Alphonso David, Human Rights Campaign’s president, said in a statement that “Reeves’ eagerness to become the face of the latest anti-transgender push is appalling.”

David called the law “a solution in search of a problem,” saying lawmakers in Mississippi have not “provided any examples of Missisippi transgender athletes gaming the system for a competitive advantage because none exist.”

Chase Strangio, the American Civil Liberties Union deputy director for trans justice with the group’s LGBTQ and HIV Project, likened the issue to the debate about so-called bathroom bills a few years back, when Republican lawmakers around the country pushed to restrict trans students from using the bathrooms that correspond to their gender identities.
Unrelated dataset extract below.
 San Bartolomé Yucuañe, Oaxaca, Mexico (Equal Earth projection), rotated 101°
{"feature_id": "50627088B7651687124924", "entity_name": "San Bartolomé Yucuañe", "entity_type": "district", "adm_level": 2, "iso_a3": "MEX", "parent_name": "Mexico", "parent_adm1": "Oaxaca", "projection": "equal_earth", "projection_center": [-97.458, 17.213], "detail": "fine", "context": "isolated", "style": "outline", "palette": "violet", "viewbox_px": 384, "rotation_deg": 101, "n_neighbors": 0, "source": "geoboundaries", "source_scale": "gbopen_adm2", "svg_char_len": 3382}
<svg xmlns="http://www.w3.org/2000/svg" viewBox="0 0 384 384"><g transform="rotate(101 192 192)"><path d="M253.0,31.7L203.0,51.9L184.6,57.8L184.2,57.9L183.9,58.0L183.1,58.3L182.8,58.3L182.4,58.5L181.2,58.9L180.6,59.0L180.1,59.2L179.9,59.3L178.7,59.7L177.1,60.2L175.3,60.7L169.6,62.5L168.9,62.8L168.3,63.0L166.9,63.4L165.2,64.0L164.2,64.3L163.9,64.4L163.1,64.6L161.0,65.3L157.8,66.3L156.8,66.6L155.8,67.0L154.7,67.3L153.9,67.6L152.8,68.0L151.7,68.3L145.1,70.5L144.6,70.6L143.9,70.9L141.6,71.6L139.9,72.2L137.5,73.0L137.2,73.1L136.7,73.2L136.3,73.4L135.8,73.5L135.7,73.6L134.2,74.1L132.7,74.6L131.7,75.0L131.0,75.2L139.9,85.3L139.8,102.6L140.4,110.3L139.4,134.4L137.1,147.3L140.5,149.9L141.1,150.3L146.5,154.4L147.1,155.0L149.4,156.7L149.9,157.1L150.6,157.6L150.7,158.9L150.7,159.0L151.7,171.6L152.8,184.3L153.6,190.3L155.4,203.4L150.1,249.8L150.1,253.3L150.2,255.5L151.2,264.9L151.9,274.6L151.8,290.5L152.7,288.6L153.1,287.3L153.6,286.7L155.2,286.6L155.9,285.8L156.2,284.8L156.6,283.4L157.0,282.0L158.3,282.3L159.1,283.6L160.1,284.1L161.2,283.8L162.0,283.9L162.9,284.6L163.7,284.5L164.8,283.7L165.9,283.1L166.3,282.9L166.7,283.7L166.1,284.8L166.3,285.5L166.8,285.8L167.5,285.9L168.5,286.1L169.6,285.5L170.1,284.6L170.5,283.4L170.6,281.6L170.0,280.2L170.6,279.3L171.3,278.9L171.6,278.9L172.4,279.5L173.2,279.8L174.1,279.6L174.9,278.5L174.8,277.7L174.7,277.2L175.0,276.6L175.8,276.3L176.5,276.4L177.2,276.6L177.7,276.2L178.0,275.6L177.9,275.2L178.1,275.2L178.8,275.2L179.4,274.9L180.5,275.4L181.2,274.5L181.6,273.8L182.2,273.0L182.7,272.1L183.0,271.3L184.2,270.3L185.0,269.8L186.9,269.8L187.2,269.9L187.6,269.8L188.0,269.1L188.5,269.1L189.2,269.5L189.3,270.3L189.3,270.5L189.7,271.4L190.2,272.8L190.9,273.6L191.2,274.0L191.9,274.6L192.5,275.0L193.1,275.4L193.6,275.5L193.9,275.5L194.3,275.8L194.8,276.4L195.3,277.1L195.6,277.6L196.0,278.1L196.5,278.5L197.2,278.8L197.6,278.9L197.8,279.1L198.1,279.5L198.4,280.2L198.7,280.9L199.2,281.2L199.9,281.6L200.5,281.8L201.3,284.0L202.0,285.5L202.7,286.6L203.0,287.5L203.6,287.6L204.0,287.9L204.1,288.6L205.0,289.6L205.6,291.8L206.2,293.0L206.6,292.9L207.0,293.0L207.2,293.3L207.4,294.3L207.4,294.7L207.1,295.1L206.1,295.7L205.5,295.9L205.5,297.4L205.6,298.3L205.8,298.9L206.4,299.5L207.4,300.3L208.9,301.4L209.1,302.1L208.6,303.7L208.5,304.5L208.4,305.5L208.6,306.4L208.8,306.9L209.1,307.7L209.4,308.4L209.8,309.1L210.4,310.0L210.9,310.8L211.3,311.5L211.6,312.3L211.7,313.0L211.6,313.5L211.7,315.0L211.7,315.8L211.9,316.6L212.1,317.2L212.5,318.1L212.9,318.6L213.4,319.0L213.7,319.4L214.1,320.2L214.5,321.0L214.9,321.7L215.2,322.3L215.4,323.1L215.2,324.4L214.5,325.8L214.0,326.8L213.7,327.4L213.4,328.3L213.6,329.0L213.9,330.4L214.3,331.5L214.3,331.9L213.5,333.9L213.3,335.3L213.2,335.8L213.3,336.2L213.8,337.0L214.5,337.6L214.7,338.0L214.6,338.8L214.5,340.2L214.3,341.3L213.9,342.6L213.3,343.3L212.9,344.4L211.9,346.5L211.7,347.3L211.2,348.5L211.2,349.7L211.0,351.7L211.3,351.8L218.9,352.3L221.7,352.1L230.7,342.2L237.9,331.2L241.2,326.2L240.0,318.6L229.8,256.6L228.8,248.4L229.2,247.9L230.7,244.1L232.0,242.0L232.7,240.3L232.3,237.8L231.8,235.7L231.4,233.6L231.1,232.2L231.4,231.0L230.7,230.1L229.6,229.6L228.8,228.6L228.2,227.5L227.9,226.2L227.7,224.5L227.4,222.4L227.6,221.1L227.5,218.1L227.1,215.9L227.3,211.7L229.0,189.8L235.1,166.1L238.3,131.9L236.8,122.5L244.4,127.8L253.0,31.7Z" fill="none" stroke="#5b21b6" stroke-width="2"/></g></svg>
“Just like it was never about restrooms, this bill is not about sports. It’s about pushing trans people out of public life,” he said in a statement.

South Dakota close to enacting similar law

A bill that would similarly ban transgender athletes from participating in women’s sports in South Dakota has made its way to the desk of Republican Gov. Kristi Noem, who said earlier this week that she’s “excited to sign” the legislation.

Noem said during a news conference on Thursday that South Dakota’s bill “isn’t about transgender — it’s about girls’ fairness in girls’ sports.”

Noem said the legislation would be based on a person’s birth certificate and that she didn’t want to “weigh in on what each individual school district may decide and what the court system process would be.”

Despite her comments earlier this week, Noem said on Thursday that she is still evaluating whether the proposed law would be an appropriate role of government.

“We are still examining the bill — getting ready to make decisions on it,” she said.

The Human Rights Campaign has also taken aim at Noem for her support of that state’s bill, saying on Twitter earlier this week that “trans girls and their families are your constituents.”

“You are using your power to exclude kids and make them feel less than, and that is nothing to be proud of,” the group said in a tweet.